Meu Pai e o Chá de Macela
Meu pai seria Secretário se... Meu
pai foi convidado para trabalhar no cargo de Secretário da Secretaria de Bem Estar
Social da Prefeitura. A notícia trouxe alívio e felicidade lá em casa. Que alegria! Que
orgulho! E a volta do crédito no açougue era dada com certa por todos. Minha mãe
lhe disse que finalmente seus predicativos funcionais como funcionário público
de carreira tinham sido reconhecidos pela corte eleita recentemente.
Para a posse, comprou um terno
cinza escuro no brechó da dona Almerinda, mandou pendurar até o dia trinta. Meu
pai, por natureza de mistérios congênitos, é um sujeito desengonçado, descoordenado
motoramente, e eu, piá, mesmo nada
entendendo de estilo de roupas, ponho fé que dona Almerinda lhe vendeu um terno
dois números maiores do que o dele.
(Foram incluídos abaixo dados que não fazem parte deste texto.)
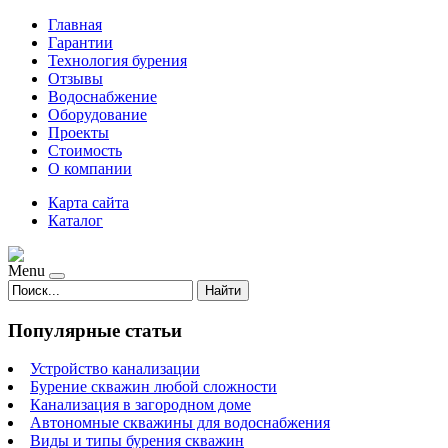
Главная
Гарантии
Технология бурения
Отзывы
Водоснабжение
Оборудование
Проекты
Стоимость
О компании
Карта сайта
Каталог
Menu
Найти
Популярные статьи
Устройство канализации
Бурение скважин любой сложности
Канализация в загородном доме
Автономные скважины для водоснабжения
Виды и типы бурения скважин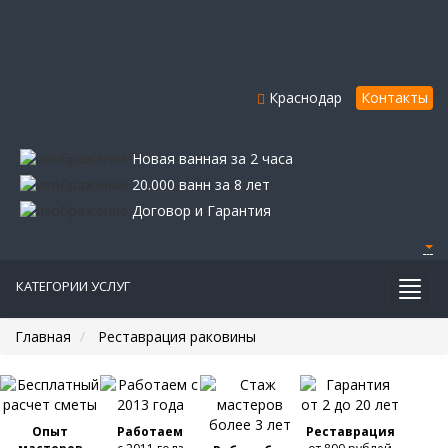
Краснодар
Контакты
Новая ванная за 2 часа
20.000 ванн за 8 лет
Договор и Гарантия
КАТЕГОРИИ УСЛУГ
Главная
Реставрация раковины
Опыт
Работаем
Реставрация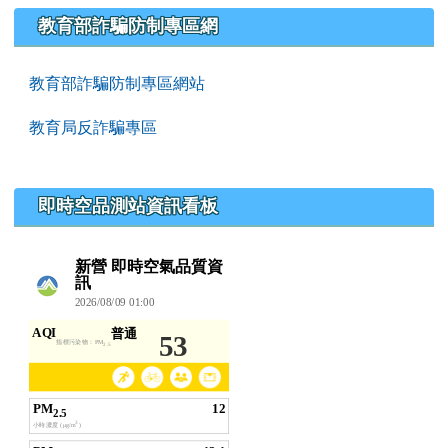
教育部詐騙防制專區網
教育部詐騙防制專區網站
教育局反詐騙專區
即時空品測站資訊看板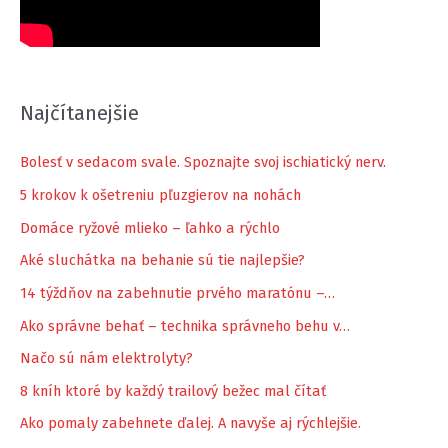
Najčítanejšie
Bolesť v sedacom svale. Spoznajte svoj ischiatický nerv.
5 krokov k ošetreniu pľuzgierov na nohách
Domáce ryžové mlieko – ľahko a rýchlo
Aké sluchátka na behanie sú tie najlepšie?
14 týždňov na zabehnutie prvého maratónu –…
Ako správne behať – technika správneho behu v…
Načo sú nám elektrolyty?
8 kníh ktoré by každý trailový bežec mal čítať
Ako pomaly zabehnete ďalej. A navyše aj rýchlejšie.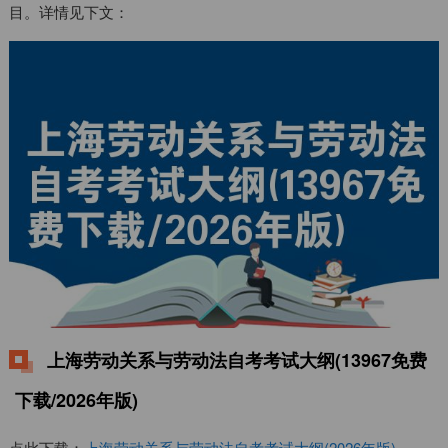
目。详情见下文：
上海劳动关系与劳动法自考考试大纲(13967免费
下载/2026年版)
点此下载：
上海劳动关系与劳动法自考考试大纲(2026年版)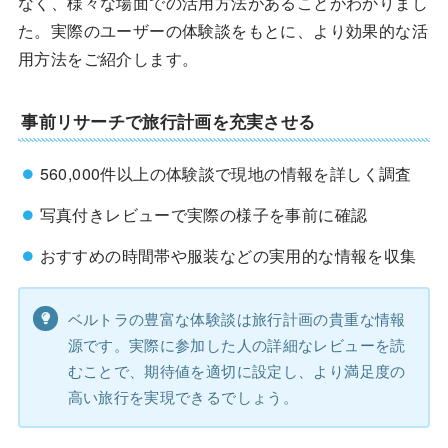
なく、様々な場面での活用方法があることがわかりまし
た。実際のユーザーの体験談をもとに、より効果的な活
用方法をご紹介します。
事前リサーチで旅行計画を充実させる
560,000件以上の体験談で現地の情報を詳しく調査
写真付きレビューで実際の様子を事前に確認
おすすめの時間帯や服装などの実用的な情報を収集
ベルトラの豊富な体験談は旅行計画の貴重な情報
源です。実際に参加した人の詳細なレビューを読
むことで、期待値を適切に設定し、より満足度の
高い旅行を実現できるでしょう。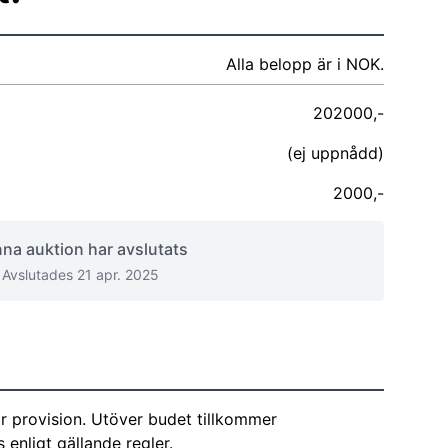
Alla belopp är i NOK.
202000,-
(ej uppnådd)
2000,-
na auktion har avslutats
Avslutades 21 apr. 2025
r provision. Utöver budet tillkommer
enligt gällande regler.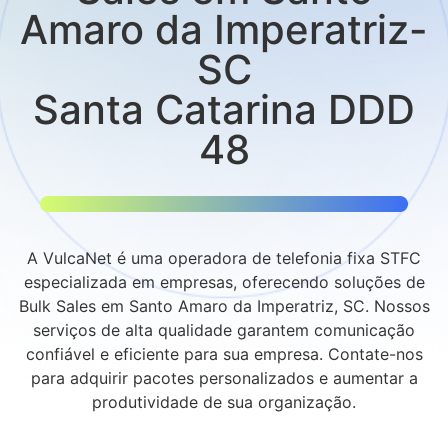
Amaro da Imperatriz-
SC
Santa Catarina DDD
48
A VulcaNet é uma operadora de telefonia fixa STFC
especializada em empresas, oferecendo soluções de
Bulk Sales em Santo Amaro da Imperatriz, SC. Nossos
serviços de alta qualidade garantem comunicação
confiável e eficiente para sua empresa. Contate-nos
para adquirir pacotes personalizados e aumentar a
produtividade de sua organização.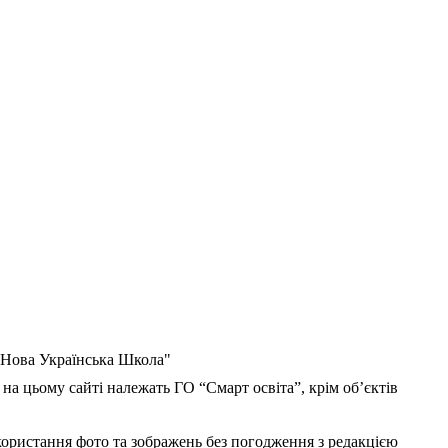
 "Нова Українська Школа"
 на цьому сайті належать ГО “Смарт освіта”, крім об’єктів
користання фото та зображень без погодження з редакцією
Ficou estranho, elefante. Mamãe até tentou
convencê-lo de que o defunto era maior, mas não teve jeito, na frente do
espelho ele dizia que o paletó lhe dava imponência e suscitava respeito alheio,
vá lá decifrar o que o futuro secretário queria dizer.
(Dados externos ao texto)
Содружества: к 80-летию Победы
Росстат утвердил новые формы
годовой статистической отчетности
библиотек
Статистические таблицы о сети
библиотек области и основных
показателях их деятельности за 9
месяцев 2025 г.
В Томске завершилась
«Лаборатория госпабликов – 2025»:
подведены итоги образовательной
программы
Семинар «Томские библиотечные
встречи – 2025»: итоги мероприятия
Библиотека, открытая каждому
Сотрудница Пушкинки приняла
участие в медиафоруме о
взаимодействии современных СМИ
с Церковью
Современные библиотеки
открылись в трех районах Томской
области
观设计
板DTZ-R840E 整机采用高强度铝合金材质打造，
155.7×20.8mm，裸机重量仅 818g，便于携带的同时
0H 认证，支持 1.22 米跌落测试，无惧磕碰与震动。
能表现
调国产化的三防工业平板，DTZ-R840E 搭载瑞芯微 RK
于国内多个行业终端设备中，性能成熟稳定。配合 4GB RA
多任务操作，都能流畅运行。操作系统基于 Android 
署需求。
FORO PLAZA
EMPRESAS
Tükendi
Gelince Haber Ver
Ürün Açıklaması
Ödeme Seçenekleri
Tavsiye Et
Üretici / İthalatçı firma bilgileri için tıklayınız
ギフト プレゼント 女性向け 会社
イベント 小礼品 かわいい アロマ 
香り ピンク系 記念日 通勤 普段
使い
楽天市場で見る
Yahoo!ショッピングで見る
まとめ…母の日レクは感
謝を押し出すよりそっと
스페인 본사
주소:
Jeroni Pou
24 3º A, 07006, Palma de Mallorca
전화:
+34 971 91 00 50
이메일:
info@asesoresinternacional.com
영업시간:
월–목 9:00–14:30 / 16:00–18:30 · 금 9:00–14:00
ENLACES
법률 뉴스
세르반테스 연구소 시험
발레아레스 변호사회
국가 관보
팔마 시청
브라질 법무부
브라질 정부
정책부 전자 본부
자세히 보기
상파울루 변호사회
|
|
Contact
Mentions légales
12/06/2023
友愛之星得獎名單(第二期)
Acontece que meu pai não durou
nem o tempo da nomeação, nem o tempo de mostrar o nome impresso no diário da
prefeitura ao Telles, agiota voraz e carniceiro. Meu pai não durou nem até a
confecção do carimbo de Secretário. E foi assim:
Chegando segunda-feira, sentou-se
à mesa de jacarandá e convocou os subordinados para a primeira reunião de
equipe. Dentre vários assuntos tratados, elegeu como prioridade o problema dos
mendigos e desocupados que, segundo a opinião pública, incomodavam a população,
seja sujando a cidade, seja promovendo arruaças, bebedeiras, badernas,
barulhos. Findada a reunião discou para a primeira ferragem da lista telefônica
e encomendou cinco mil metros de corda, das grossas e resistentes. Branca, tinha
que ser branca.
Quando a transportadora despachou
no almoxarifado o rolo de cordas, logo o encarregado chamou o secretário para
retirar a compra. E foi logo perguntando para que a autoridade precisa va daquilo.
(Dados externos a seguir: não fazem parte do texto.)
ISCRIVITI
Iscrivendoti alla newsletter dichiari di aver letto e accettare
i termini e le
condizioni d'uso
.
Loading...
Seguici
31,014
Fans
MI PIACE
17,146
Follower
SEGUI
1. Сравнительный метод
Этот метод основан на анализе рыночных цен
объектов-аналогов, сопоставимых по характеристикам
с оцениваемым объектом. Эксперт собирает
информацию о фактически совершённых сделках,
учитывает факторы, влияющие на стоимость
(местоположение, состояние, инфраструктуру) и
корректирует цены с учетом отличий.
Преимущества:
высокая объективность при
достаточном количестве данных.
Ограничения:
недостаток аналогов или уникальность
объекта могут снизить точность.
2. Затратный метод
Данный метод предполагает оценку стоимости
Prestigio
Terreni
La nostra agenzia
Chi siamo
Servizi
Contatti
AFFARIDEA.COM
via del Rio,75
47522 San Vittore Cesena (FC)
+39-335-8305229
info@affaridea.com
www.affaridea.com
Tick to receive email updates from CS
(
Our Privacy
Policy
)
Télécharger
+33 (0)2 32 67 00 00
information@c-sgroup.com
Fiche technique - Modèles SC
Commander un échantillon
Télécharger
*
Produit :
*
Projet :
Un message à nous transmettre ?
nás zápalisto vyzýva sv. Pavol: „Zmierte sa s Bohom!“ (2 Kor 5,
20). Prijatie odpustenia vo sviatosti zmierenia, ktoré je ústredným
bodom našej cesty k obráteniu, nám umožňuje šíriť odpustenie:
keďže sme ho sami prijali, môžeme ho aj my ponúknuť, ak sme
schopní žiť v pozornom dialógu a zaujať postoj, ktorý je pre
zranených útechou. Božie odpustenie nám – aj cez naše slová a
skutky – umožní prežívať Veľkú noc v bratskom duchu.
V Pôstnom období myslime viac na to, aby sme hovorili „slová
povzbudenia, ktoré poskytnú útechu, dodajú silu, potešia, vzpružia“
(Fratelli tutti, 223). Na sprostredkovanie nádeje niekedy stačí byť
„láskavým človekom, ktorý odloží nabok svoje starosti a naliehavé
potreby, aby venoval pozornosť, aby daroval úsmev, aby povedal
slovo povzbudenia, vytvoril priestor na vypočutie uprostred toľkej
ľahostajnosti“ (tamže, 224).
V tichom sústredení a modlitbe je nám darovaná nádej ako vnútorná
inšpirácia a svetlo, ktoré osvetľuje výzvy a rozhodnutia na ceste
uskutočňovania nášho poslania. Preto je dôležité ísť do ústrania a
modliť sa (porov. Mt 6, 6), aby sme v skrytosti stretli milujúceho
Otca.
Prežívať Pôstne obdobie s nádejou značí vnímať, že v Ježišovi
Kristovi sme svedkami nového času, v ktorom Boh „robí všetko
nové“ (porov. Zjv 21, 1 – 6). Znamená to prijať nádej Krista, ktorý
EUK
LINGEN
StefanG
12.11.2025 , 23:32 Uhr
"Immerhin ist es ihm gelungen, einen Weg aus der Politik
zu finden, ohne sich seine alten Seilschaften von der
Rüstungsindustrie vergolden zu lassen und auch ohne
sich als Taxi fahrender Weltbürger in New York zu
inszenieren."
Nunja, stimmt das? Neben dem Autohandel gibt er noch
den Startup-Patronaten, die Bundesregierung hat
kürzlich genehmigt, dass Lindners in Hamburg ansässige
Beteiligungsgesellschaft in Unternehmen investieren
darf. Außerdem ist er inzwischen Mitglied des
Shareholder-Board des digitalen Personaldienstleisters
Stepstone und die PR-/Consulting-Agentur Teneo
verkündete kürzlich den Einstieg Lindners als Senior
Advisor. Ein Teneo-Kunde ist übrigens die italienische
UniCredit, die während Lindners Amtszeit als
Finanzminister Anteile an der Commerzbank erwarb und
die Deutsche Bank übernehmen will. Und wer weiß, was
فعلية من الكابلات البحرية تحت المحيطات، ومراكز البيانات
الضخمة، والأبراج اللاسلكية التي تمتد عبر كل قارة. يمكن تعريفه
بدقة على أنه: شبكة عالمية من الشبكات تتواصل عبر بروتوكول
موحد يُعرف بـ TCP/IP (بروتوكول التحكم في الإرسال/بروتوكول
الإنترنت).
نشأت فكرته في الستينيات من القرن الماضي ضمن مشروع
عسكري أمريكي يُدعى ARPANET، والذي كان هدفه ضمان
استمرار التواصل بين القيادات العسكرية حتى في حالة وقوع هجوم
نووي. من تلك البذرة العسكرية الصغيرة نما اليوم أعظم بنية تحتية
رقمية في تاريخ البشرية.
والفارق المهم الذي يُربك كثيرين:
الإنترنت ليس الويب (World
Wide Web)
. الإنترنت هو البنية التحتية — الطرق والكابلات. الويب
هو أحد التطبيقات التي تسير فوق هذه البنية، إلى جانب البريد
- Vou mandar entregar dois metros
para cada mendigo e vagabundo da cidade.
- Mas pra quê, vossa excelência?
- Para que se enforquem, ora!
Papai naquele mesmo dia foi
desconstituído do cargo, por bilhete escrito a mão, e readaptado para a
secretaria de limpeza urbana. Vazou rapidamente para o prefeito seu
projeto-mater de acabar com os mendigos e vadios da cidade pelo enforcamento
voluntário.
Em casa, meu pai mereceu tratos
de doente, a base de chá de macela, que era o que tínhamos de remédio. E tudo
sem alardes, como convinha a ocasião.
Dona Almerinda não aceitou o
terno de volta e o dia trinta se aproximava com uma velocidade impressionante.